Sheila White ("White"), the plaintiff, began working
for the railroad in Memphis, Tennessee. As a track laborer, she performed
a number of physically difficult and dirty jobs, including cutting
brush, clearing litter, and replacing track components. By anyone's
measure, it was filthy, heavy duty work. White had other prior work
experience, however, as a fork lift operator. When a fork lift assignment
opened, White was given the assignment. The railroad paid White the
same wage for driving a fork lift as it had paid her for the track
laborer work; arguably, driving the fork lift was a part of the same
position, since White's job title never changed.
Nevertheless, White's co-workers, all men, resented the fact that
she was assigned cleaner, more desirable work than they were assigned.
After her fork lift assignment began, the co-workers began subjecting
her to a steady stream of harassing comments, insults, and punitive
behavior. Her supervisor announced that a woman shouldn't even be
working there, much less running the fork lift.
White filed an internal complaint, and the company's investigation
revealed that her complaints of bad treatment were substantiated.
Her supervisor, the individual who made the sexist comments, was
disciplined. However, during the sexual harassment investigation,
complaints from co-workers about White's work performance surfaced.
The men complaining thought White should not have been chosen for
the fork lift assignment. Therefore, the railroad reconsidered and
removed White, replacing her with a more senior male co-worker who
had never asked for the fork lift position.
White returned to the track laborer duties she had been doing.
She also filed a charge with the U.S. Equal Employment Opportunities
Commission, alleging both gender discrimination and retaliation.
Just a few days after she filed this charge, the railroad suspended
her without pay for 37 days for an alleged incident of insubordination.
Next, White filed a union grievance under her collective bargaining
agreement. A hearing examiner heard the grievance, overturned the
suspension, and awarded her full back pay.

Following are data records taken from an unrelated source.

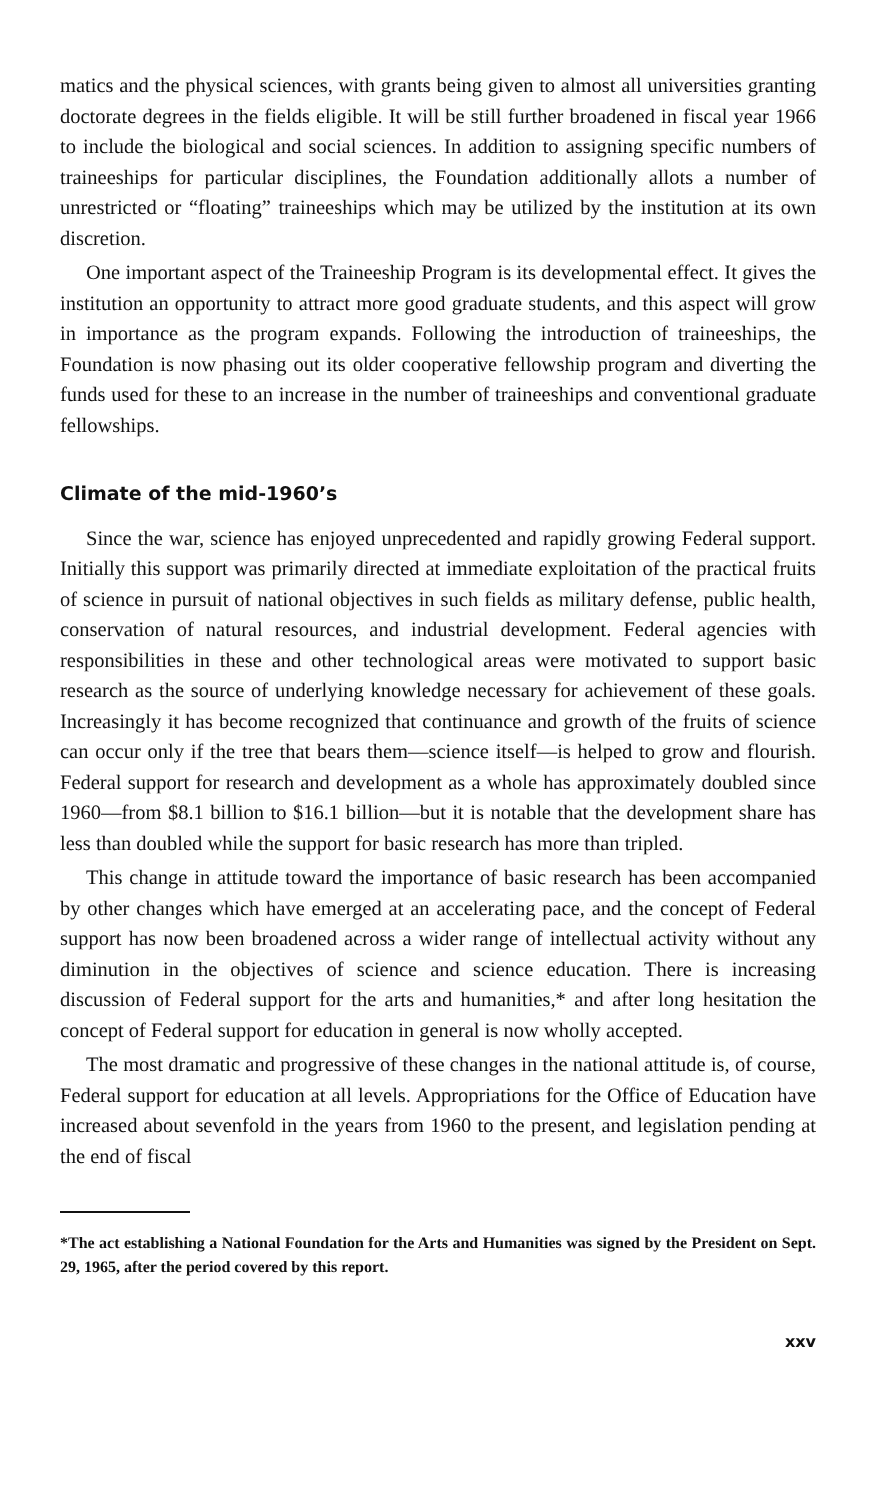matics and the physical sciences, with grants being given to almost all universities granting doctorate degrees in the fields eligible. It will be still further broadened in fiscal year 1966 to include the biological and social sciences. In addition to assigning specific numbers of traineeships for particular disciplines, the Foundation additionally allots a number of unrestricted or “floating” traineeships which may be utilized by the institution at its own discretion.
One important aspect of the Traineeship Program is its developmental effect. It gives the institution an opportunity to attract more good graduate students, and this aspect will grow in importance as the program expands. Following the introduction of traineeships, the Foundation is now phasing out its older cooperative fellowship program and diverting the funds used for these to an increase in the number of traineeships and conventional graduate fellowships.
Climate of the mid-1960’s
Since the war, science has enjoyed unprecedented and rapidly growing Federal support. Initially this support was primarily directed at immediate exploitation of the practical fruits of science in pursuit of national objectives in such fields as military defense, public health, conservation of natural resources, and industrial development. Federal agencies with responsibilities in these and other technological areas were motivated to support basic research as the source of underlying knowledge necessary for achievement of these goals. Increasingly it has become recognized that continuance and growth of the fruits of science can occur only if the tree that bears them—science itself—is helped to grow and flourish. Federal support for research and development as a whole has approximately doubled since 1960—from $8.1 billion to $16.1 billion—but it is notable that the development share has less than doubled while the support for basic research has more than tripled.
This change in attitude toward the importance of basic research has been accompanied by other changes which have emerged at an accelerating pace, and the concept of Federal support has now been broadened across a wider range of intellectual activity without any diminution in the objectives of science and science education. There is increasing discussion of Federal support for the arts and humanities,* and after long hesitation the concept of Federal support for education in general is now wholly accepted.
The most dramatic and progressive of these changes in the national attitude is, of course, Federal support for education at all levels. Appropriations for the Office of Education have increased about sevenfold in the years from 1960 to the present, and legislation pending at the end of fiscal
*The act establishing a National Foundation for the Arts and Humanities was signed by the President on Sept. 29, 1965, after the period covered by this report.
xxv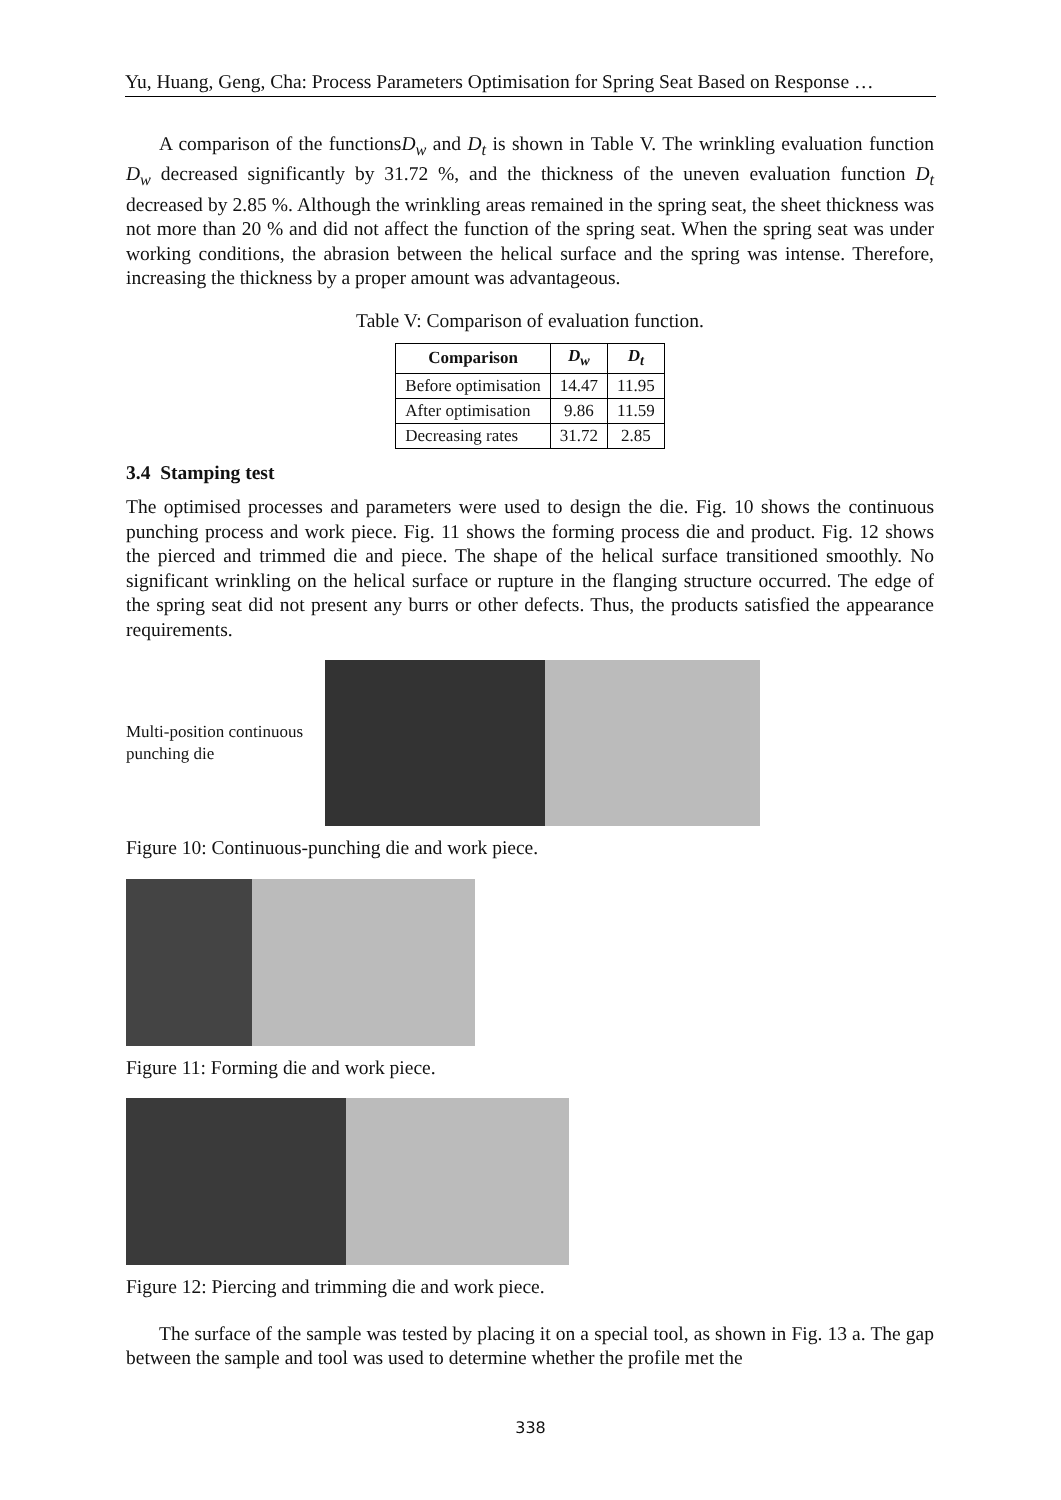Yu, Huang, Geng, Cha: Process Parameters Optimisation for Spring Seat Based on Response …
A comparison of the functionsD<sub>w</sub> and D<sub>t</sub> is shown in Table V. The wrinkling evaluation function D<sub>w</sub> decreased significantly by 31.72 %, and the thickness of the uneven evaluation function D<sub>t</sub> decreased by 2.85 %. Although the wrinkling areas remained in the spring seat, the sheet thickness was not more than 20 % and did not affect the function of the spring seat. When the spring seat was under working conditions, the abrasion between the helical surface and the spring was intense. Therefore, increasing the thickness by a proper amount was advantageous.
Table V: Comparison of evaluation function.
| Comparison | D<sub>w</sub> | D<sub>t</sub> |
| --- | --- | --- |
| Before optimisation | 14.47 | 11.95 |
| After optimisation | 9.86 | 11.59 |
| Decreasing rates | 31.72 | 2.85 |
3.4 Stamping test
The optimised processes and parameters were used to design the die. Fig. 10 shows the continuous punching process and work piece. Fig. 11 shows the forming process die and product. Fig. 12 shows the pierced and trimmed die and piece. The shape of the helical surface transitioned smoothly. No significant wrinkling on the helical surface or rupture in the flanging structure occurred. The edge of the spring seat did not present any burrs or other defects. Thus, the products satisfied the appearance requirements.
Multi-position continuous punching die
Figure 10: Continuous-punching die and work piece.
Figure 11: Forming die and work piece.
Figure 12: Piercing and trimming die and work piece.
The surface of the sample was tested by placing it on a special tool, as shown in Fig. 13 a. The gap between the sample and tool was used to determine whether the profile met the
338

White's gender discrimination and retaliation case eventually went
to federal court and was tried before a jury. The jury awarded her
a verdict on the retaliation claim, but not on the gender discrimination
claim.
The railroad appealed. It claimed that White never suffered any adverse
action, not even a loss in pay, since the unpaid suspension had by
this time been reimbursed to her through the grievance hearing. The
employer also claimed that the change in job assignments was not
enough to constitute retaliation in the legal sense, since White's
job title and wage remained the same throughout.

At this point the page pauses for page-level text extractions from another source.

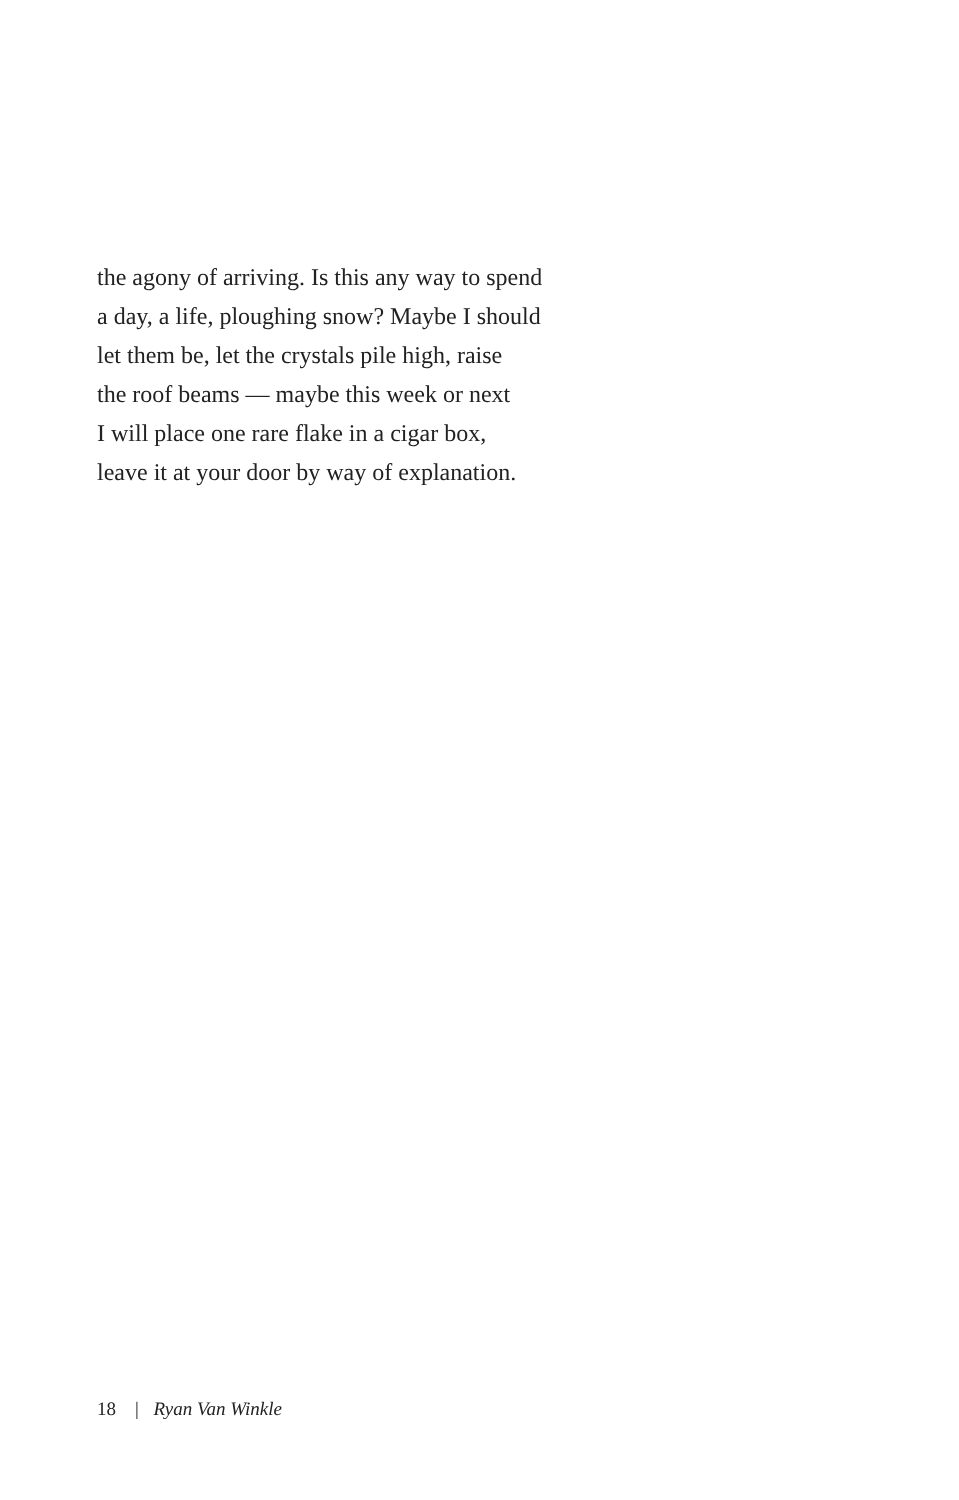the agony of arriving. Is this any way to spend
a day, a life, ploughing snow? Maybe I should
let them be, let the crystals pile high, raise
the roof beams — maybe this week or next
I will place one rare flake in a cigar box,
leave it at your door by way of explanation.
18 | Ryan Van Winkle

A quick review of what constitutes retaliation is helpful at this
point. There are three elements: (1) the employee opposed an unlawful
employment action or practice. This might occur by complaining about
something that happened to oneself, or to another person; or, it
may occur if a worker is a witness to discrimination and reports
it or testifies to it; (2) the employee must suffer an adverse action
by the employer; and (3) the employee's complaint or other opposition
to the unlawful employment practice was the cause of the employer's
adverse action. The elements of a retaliation claim under state and
federal employment law are very similar. See Acharya v. Carroll,
152 Wis. 2d 330, 448 N.W.2d 275 (Ct. Appeals 1989) for a description
of the elements under the Wisconsin Fair Employment Act, and Fine
v. Ryan Int’l Airlines, 305 F.3d 746 (7th Cir. 2002) for
a description of the elements of retaliation as the federal courts
in the Seventh Circuit have articulated them. Also see, Rochon
v. Gonzalez, 438 F.3d 1211 (CA, CDC 2006), and Washington
v. Illinois Dept. of Revenue, 420 F.3d 658 (7th Cir. 2005) for
a description of the second element of retaliation under the Civil
Rights Act of 1964 as interpreted in the Seventh Circuit.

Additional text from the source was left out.